Warren Washington became one of the first developers of groundbreaking atmospheric computer models in collaboration with Akira Kasahara when he came to NCAR in the early 1960s. These models, which use fundamental laws of physics to predict future states of the atmosphere, have helped scientists understand climate change. As his research developed, Washington worked to incorporate the oceans and sea ice into climate models. Such models now include components that depict surface hydrology and vegetation as well as the atmosphere, oceans, and sea ice.
He has more than 150 publications and an autobiography, "Odyssey in Climate Modeling, Global Warming, and Advising Five Presidents." "An Introduction to Three-Dimensional Climate Modeling," written by Washington and Claire Parkinson in 1986 and updated in 2005, is a standard reference in the field.
Washington's past research involved using general circulation models and the Parallel Climate Model. His current research involves using the Community Earth System Model to study the impacts of climate change in the 21st century. Both models were used extensively in the 2007 Intergovernmental Panel on Climate Change assessment, for which NCAR scientists, including Washington, and colleagues around the world shared the 2007 Nobel Peace Prize.
Washington has engaged in research for over 50 years and has given advice, testimony, and lectures on global climate change. Washington has been a member of the President's National Advisory Committee on Oceans and Atmosphere and has had presidential appointments under the Carter, Reagan, Clinton, and Bush administrations. More recently, he served on the National Science Board as a member (1994-2006) and as its chair (2002-2006).
Washington has many awards, including being a member of the National Academy of Engineering, the American Meteorological Society, the American Philosophical Society, and the American Academy of Arts and Sciences. He is a past President of the American Meteorological Society and a fellow of the American Geophysical Union. Washington has honorary degrees from Oregon State University, Bates College, and the University of Massachusetts, Amherst, as well as the Vollum award from Reed College. In 2010, he was awarded the National Medal of Science by President Obama, the nation's highest science award "for his development and use of global climate models to understand climate and explain the role of human activities and natural processes in the Earth's climate system and for his work to support a diverse science and engineering workforce."
He has served on a number of National Research Committees of the National Academies and is currently serving as chair of the Committee to Advise the U.S. Global Change Research Program.
In support of my nomination for an NCAR Distinguished Scholar Appointment I would offer the following four year work plan:
I plan to continue to help Jerry Meehl with the management responsibilities of the current DOE/UCAR Cooperative Agreement and with its renewal in a couple of years.
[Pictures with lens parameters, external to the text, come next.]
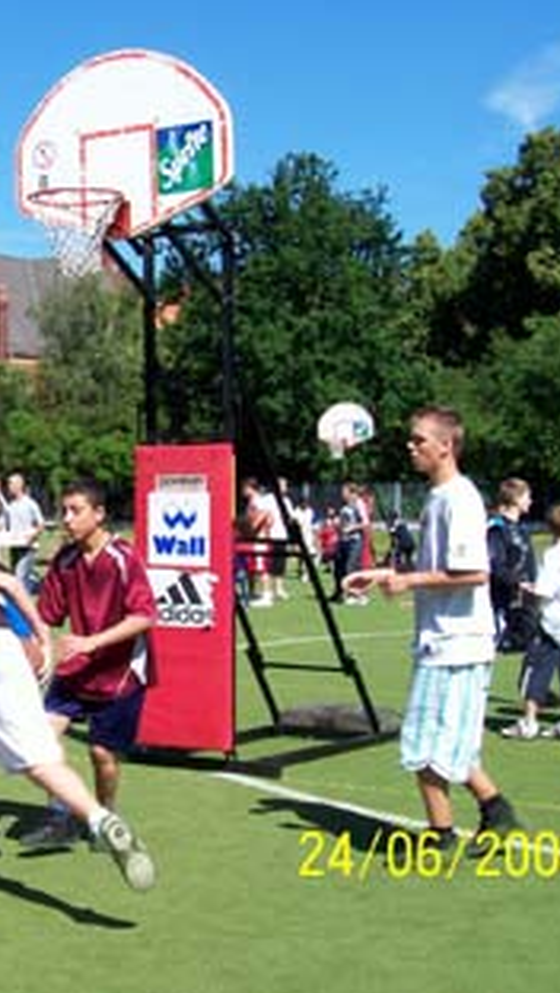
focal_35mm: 66
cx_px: -54
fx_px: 1739
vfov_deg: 31.9
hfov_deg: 17.7
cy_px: 458
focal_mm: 7
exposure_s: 1/369
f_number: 5.6
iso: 80
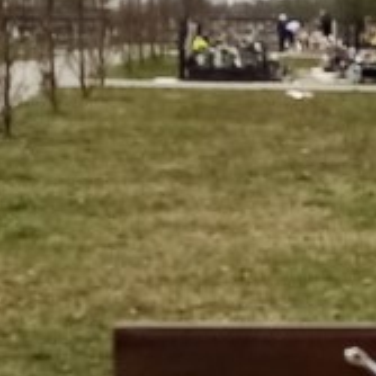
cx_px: 414
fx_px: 1081
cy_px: 484
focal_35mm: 88
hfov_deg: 18.9
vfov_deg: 18.4
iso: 106
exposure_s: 1/1021
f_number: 1.8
I will continue to fulfill responsibilities connected with being a CGD Laboratory Senior Scientist and a Principal Investigator of the Cooperative Agreement. I believe these plans are consistent with both the CGD Laboratory plans and the terms and expectations of the DOE Cooperative Agreement. The milestones and timelines of the latter are fully explained in the latest DOE/UCAR Cooperative Agreement and our October 2014 progress report to the DOE.
I also plan to continue my work with the various NRC committees and other committees and boards. In particular, my term as chair on the NRC committee to “Advise the U.S. Global Change Program” runs until 2017. At the discretion of the Chief Scientist, I plan to remain as co-chair of the Community Earth System Model (CESM) Climate Change and Variability Working Group. I also expect to help with the analysis and publication of simulations of present climate and future climate change with different scenarios.
I will continue to work on a new book that explains the historical connection between early climate modeling and our present understanding of climate change. This book will also express some personal views of the future of climate model development as we enter into an era of increasing complexity and higher resolution.
Finally, I will continue my effort to increase diversity in the area of atmospheric and climate science. My efforts will be to give advice and talks when convenient.